Formal Cases

A Formal Case is generally referred to as petition for a Declaration of Nullity. In reality, the petitioner is asking the Church to acknowledge there was no valid consent regarding the marriage in question. The Church holds that a previous union is valid and, because of Divine Law, a person with a valid union cannot enter into a subsequent marriage. Individuals are not free to enter into a new marriage unless it can be shown that the previous union was not valid according to the Church's understanding of the requirements for a valid consent. A person is not free to marry unless and until there has been two Affirmative Decisions. The case is first heard by a First Instance Court, such as Tribunal of Oklahoma City.

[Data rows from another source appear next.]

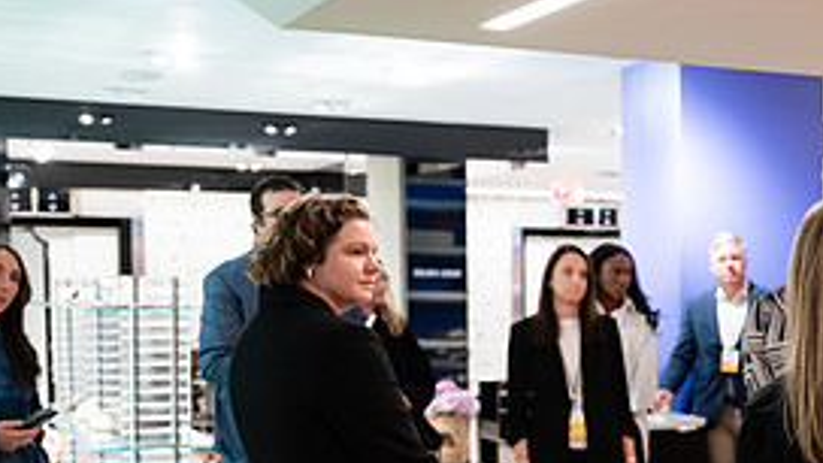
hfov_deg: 27.4
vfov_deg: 16.6
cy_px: 384
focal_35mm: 72
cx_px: 859
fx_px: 1571
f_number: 3.2
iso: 1600
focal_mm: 30.5
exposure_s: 1/160
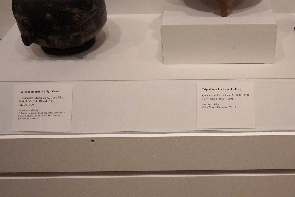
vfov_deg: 36.9
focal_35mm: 36
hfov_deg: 53.1
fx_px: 295
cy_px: 98
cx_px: 148
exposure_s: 1/100
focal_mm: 36
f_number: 11
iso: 12800
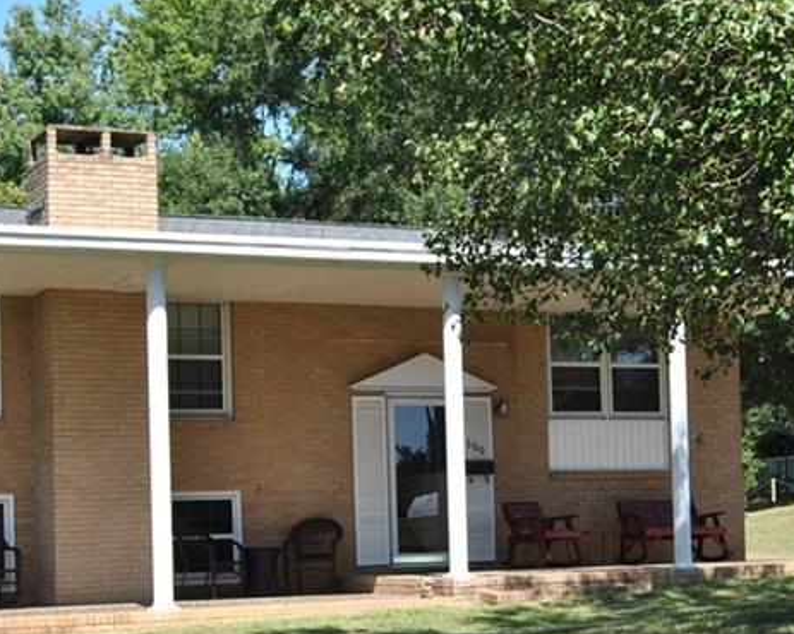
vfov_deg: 18.8
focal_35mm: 81
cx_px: 484
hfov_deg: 23.5
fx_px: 1903
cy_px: 473
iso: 100
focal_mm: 26
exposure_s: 1/200
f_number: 7.1
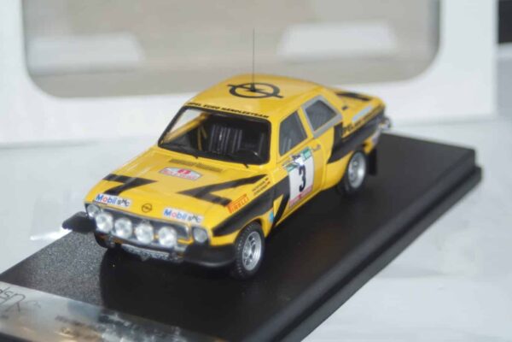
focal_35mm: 120
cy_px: 171
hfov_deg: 17.1
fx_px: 1707
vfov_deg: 11.4
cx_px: 256
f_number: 5.6
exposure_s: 1/160
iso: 500
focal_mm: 80
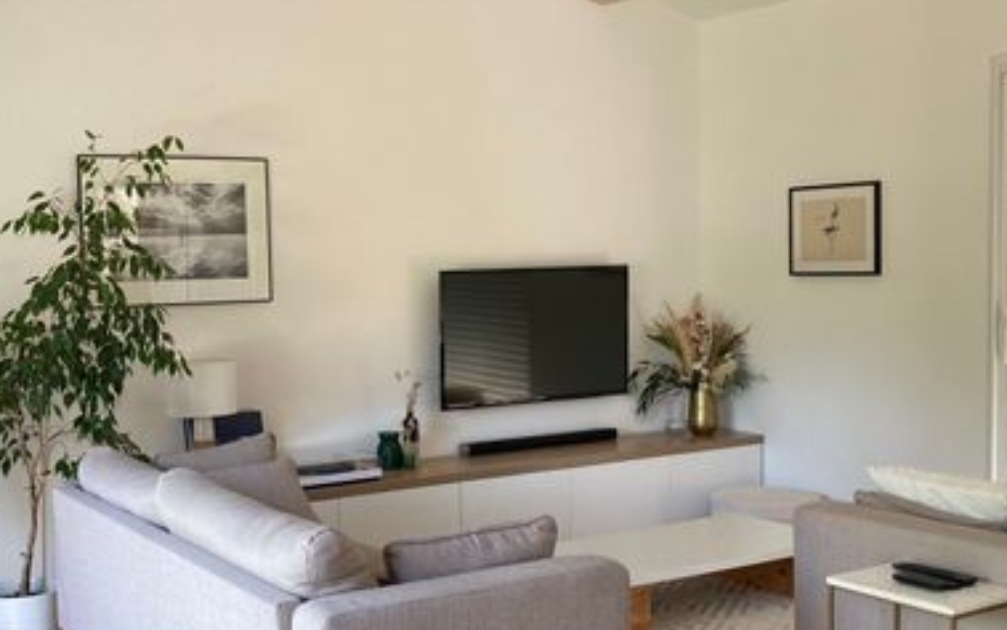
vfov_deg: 27.4
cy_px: 367
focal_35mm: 47
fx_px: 1290
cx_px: 438
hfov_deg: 42.6
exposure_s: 1/84
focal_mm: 3.99
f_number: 1.8
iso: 80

Once a person has been divorced, a person can approach the local parish to initiate the process. Anyone may submit a case. Normally this would be a Catholic; or a non-Catholic desiring to marry a Catholic or desiring to become a Catholic. One of the two parties to the previous marriage must submit the petition.

During the initial meeting with the parish minister, the Petitioner will describe the specifics of the marriage so that the minister can make an initial determination of the type of case to present. The petitioner will be asked to present a copy of the final divorce decree, a marriage certificate, and if Catholic, a current baptismal or profession of faith certificate. A basic questionnaire needs to be completed by the Petitioner. The questionnaire requires the correct address of the Respondent. The Respondent has a right to know of the proceedings and the case cannot be initiated without this issue being resolved. Additionally, the questionnaire asks for the names and addresses of several witnesses with knowledge of the parties and the marriage.

Upon completion of the questionnaire, the minister will review the answers and the required documents. If everything is in order, the minister will sign the application and submit the materials to the Tribunal for processing.